Question

In: Accounting

What is the difference between a deferred tax asset and a deferred tax liability? Explain the...

What is the difference between a deferred tax asset and a deferred tax liability?

Explain the difference between a permanent difference and a timing (or temporary) difference as related to tax and financial accounting, and how those differences relate to deferred tax assets and deferred tax liabilities

Solutions

Expert Solution

Deferred tax is Tax expense calculated on Timing difference based on rates enacted by Law in force.

Deferred Tax Assets: Whenever in any future period, an item which shall accrue benefits to us by reducing our taxable income are known as Deferred Tax assets

Deferred Tax Liability: Whenever in any future period, we shall be paying tax or anybtransaction causing increase in taxable income of future period are known as Deferred Tax liability.

Timing Differences are difference between accounting income (calculated as per US GAAP or IFRS) and Taxable Income (calculated as per Law) which are expected to be reversed in subsequent periods. They are considered for calculation of Deferred tax.

Permanent differences are those difference which are not capable of reversal, or we can say any difference other than timing difference is called as Permanent difference. They are not considered for calculation of Deferred tax.

EXPLANATION (Simple Language)

Books of accounts are prepared as Per US GAAP (US) or IFRS (UK,INDIA,FRANCE etc) and on the basis of such standards, accounting Income is calculated.

But tax laws of country like IRC(US), Income Tax Act(India,UK) have their own ways to calculate taxable Income. Now accounting Income and Taxable Income for a same financial year does not match because of various differences. Such differences can be classified into two broad categories ie Permanent Difference and Temporary Difference.
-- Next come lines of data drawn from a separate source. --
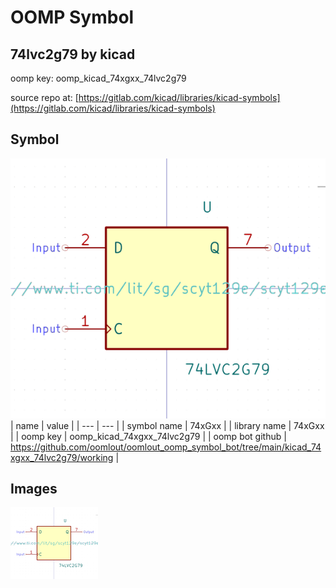 # OOMP Symbol  
## 74lvc2g79  by kicad  
  
oomp key: oomp_kicad_74xgxx_74lvc2g79  
  
source repo at: [https://gitlab.com/kicad/libraries/kicad-symbols](https://gitlab.com/kicad/libraries/kicad-symbols)  
## Symbol  
  
[![working.png](working_600.png)](working.png)  
| name | value | 
| --- | --- | 
| symbol name | 74xGxx | 
| library name | 74xGxx | 
| oomp key | oomp_kicad_74xgxx_74lvc2g79 | 
| oomp bot github | https://github.com/oomlout/oomlout_oomp_symbol_bot/tree/main/kicad_74xgxx_74lvc2g79/working | 
## Images  
  
[![working.png](working_140.png)](working.png)  

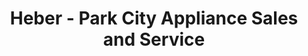 ---
title: "Heber - Park City Appliance Sales and Service"
url: /heber-city/heber-park-city-appliance-sales-and-service/
shop: Haushaltsgeräte
---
Expenditures such as Personal Expenses which are not allowable deduction are known as permanent differences as they shall never be allowed as deduction in future. As they wont be reversed in future, Deffered Tax shall not be calculated on them. Hence they are outside the virtue of Deferred Tax

Expenditures such as Provisions for Doubtful debts, which are not allowable as deduction. however in future when the actually bad debts happen, they shall be allowed as deduction. Hence they are known as Timing(Temporary Difference). They are to be reversed in future as shown in example, hence they shall be included for calculation of deferred tax.

Now any provision made during year shall not be allowed as deduction but in future wheneven actual bad debts happen, they shall be allowed as deduction thus reducing our taxable income and thus saving tax, hence they will create a Deferred Tax Asset.

Some items are allowed as 100% deduction in year 1 itself under Tax laws while they continue to depreciate under SLM/SYD/MARCS in accounts. 100% deduction has been allowed in Tax but it shall not be allowed in future for the same asset, hence depreciation claimed under accounts in future period will be disallowed thus increasing tax liablity in future, hence they will create a Deferred Tax Liability.